Depuis quelques jours, des images montrant des boites de conserve avec inscription « viande humaine » circulent sur les réseaux sociaux. Ces boîtes à l’aspect vieilli, étiquetées « Viande Humaine – Premier choix » sont présentées comme commercialisées en France en 1923. Pourtant, ces affirmations sont fausses alors que les photos sont en réalité des objets factices.
Étiquette jaunie, typographie d’époque, scène gravée rappelant un sacrifice ancien, tout renvoie à des objets de collections, sortis d’un musée. Pour plusieurs « complotistes », ces images sont la preuve d’un « commerce macabre de l’après-guerre ». Pourtant, Congo Check a pu remonter à son origine alors qu’aucune archive officielle n’a permis d’établir les traces de ces boites de conserve.

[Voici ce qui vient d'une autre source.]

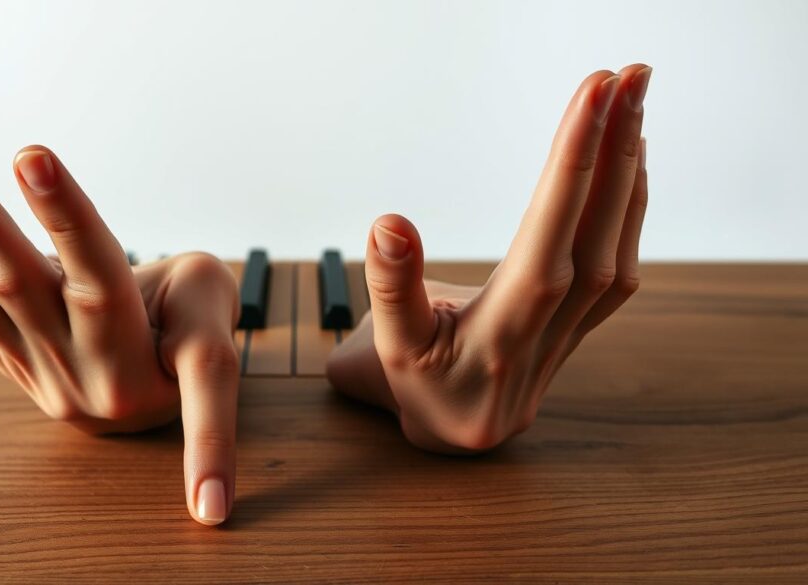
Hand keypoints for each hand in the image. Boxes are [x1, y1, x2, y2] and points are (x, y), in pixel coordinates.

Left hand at [0, 96, 239, 524]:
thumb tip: (99, 240)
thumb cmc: (193, 332)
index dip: (65, 219)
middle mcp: (71, 367)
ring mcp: (26, 366)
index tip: (30, 154)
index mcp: (135, 357)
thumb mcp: (215, 303)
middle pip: (6, 274)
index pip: (98, 279)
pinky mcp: (0, 358)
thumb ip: (179, 274)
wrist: (157, 398)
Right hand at [326, 65, 650, 453]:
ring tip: (633, 105)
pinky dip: (631, 209)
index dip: (571, 167)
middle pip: (595, 236)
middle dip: (612, 149)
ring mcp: (573, 334)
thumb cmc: (414, 385)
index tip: (592, 97)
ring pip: (615, 250)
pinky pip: (619, 266)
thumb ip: (391, 286)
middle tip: (627, 77)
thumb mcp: (387, 346)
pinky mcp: (581, 327)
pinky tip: (632, 165)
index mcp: (498, 340)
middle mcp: (547, 337)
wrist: (451, 433)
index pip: (545, 241)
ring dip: (629, 173)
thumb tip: (390, 222)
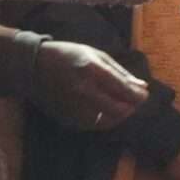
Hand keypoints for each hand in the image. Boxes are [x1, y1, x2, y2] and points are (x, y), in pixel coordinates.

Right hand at [32, 41, 149, 131]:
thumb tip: (142, 87)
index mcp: (91, 70)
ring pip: (107, 121)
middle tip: (136, 102)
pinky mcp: (67, 117)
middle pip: (117, 109)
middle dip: (131, 107)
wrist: (35, 66)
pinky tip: (107, 112)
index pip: (122, 89)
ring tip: (123, 106)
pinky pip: (93, 125)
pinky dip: (104, 120)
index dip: (138, 95)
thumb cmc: (68, 55)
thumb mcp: (95, 54)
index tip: (144, 94)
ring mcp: (74, 106)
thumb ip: (119, 72)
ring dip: (119, 115)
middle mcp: (83, 91)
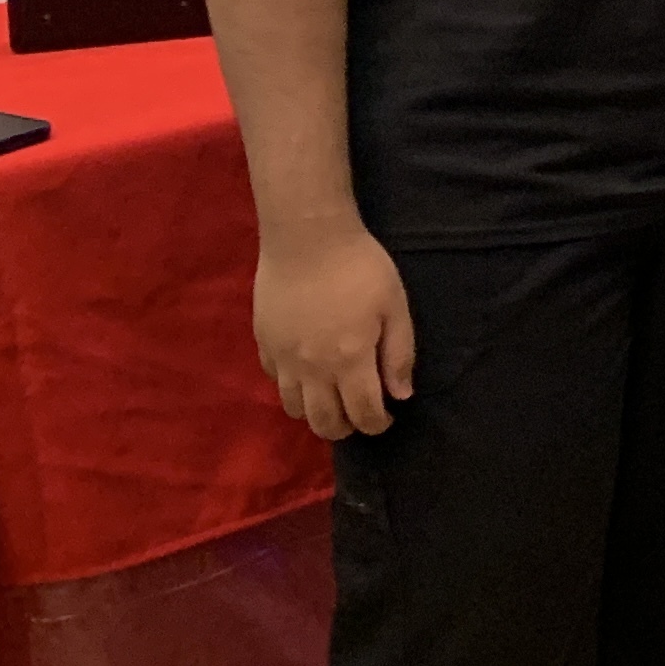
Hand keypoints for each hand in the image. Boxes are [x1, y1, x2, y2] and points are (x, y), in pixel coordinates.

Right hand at [254, 216, 413, 439]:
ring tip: (331, 399)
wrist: (307, 237)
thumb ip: (399, 353)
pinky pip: (275, 381)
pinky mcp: (264, 343)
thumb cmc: (360, 266)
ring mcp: (284, 359)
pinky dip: (291, 387)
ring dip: (315, 413)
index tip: (386, 417)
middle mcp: (313, 369)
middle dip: (345, 428)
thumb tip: (401, 395)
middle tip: (358, 415)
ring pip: (294, 409)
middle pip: (324, 423)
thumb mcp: (394, 306)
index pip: (363, 414)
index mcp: (350, 361)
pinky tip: (305, 372)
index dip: (377, 424)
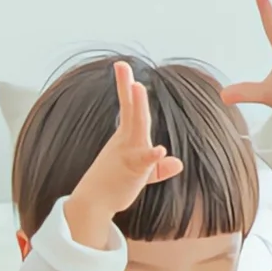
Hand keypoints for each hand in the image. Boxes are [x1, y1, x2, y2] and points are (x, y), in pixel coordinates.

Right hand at [63, 61, 183, 248]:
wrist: (93, 205)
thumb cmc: (113, 186)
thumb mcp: (140, 174)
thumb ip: (158, 167)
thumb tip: (178, 163)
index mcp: (126, 137)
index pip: (127, 107)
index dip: (125, 86)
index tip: (121, 65)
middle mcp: (126, 141)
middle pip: (131, 111)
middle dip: (128, 89)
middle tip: (124, 68)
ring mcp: (128, 154)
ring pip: (137, 128)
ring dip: (138, 109)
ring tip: (138, 89)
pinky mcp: (134, 171)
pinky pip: (144, 162)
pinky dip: (152, 156)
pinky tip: (160, 151)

Une recherche avec les mots-clés « Frost Atelier », du nom de la société présentée comme fabricant de ces boites de conserve a permis d’établir que celle-ci a vu le jour seulement en 2002, soit près de 80 ans après la supposée période de commercialisation de ces boites qui lui sont imputées.
L’entreprise, de droit danois, est spécialisé en « accessoires de design intérieur et de quincailleries architecturales conjuguant habilement la tradition du design danois et le côté fonctionnel ».
Dans un second temps, une recherche croisée en associant la marque « Frost », une méthode qui a permis de découvrir que ces boites de conserve sont en réalité des « Objets factices », réalisés pour « collection ou décoration de cabinet de curiosités », comme le prouve cette page du site Leboncoin.fr. Congo Check a également consulté des archives en ligne sans trouver de trace d’une entreprise portant le nom « Frost » en France pour la période 1903-1923.
Artefacts, une page belge spécialisée dans la vente d’objets d’antiquité et qui propose ces boites de conserve, a expliqué qu’elles n’ont jamais été commercialisée mais qu’il s’agit des « artefacts de fiction ». « C’est un artiste qui me les fait », a expliqué le propriétaire de la page. Un artéfact est un objet fabriqué par l’homme (un outil, une œuvre d’art, un bâtiment) ou un effet accidentel qui altère une observation ou une expérience (comme un parasite dans un signal ou un reflet dans une photo).
La loi française, bien loin de tolérer l’anthropophagie
Autre preuve que ces boites n’ont jamais été conservé, la législation française de l’époque. En 1923, la France a adopté un texte de loi singulier : le décret du 26 avril 1923 relatif à la répression de l’anthropophagie dans les colonies d’Afrique équatoriale et occidentale françaises. Ce décret criminalisait toute forme d’anthropophagie dans les territoires coloniaux.
Loin de banaliser la consommation de chair humaine, l’État français cherchait donc à la réprimer sévèrement. Dans la métropole, même si le cannibalisme n’est pas nommé explicitement dans le Code pénal, il est naturellement puni à travers les infractions de meurtre, atteinte à l’intégrité du corps ou traitement inhumain. Autrement dit : il n’existait, ni sur le plan moral ni sur le plan juridique, le moindre espace pour une telle pratique, encore moins pour en faire un commerce.
En plus de ces boites de conserve, d’autres visuels similaires ont également circulé dans des campagnes satiriques ou artistiques. Certaines œuvres contemporaines utilisent des étiquettes parodiques de ce type pour dénoncer la déshumanisation ou le consumérisme extrême. La typographie, la composition graphique et la patine artificielle de la boîte indiquent clairement qu’il s’agit d’un objet recréé récemment pour donner une illusion d’ancienneté.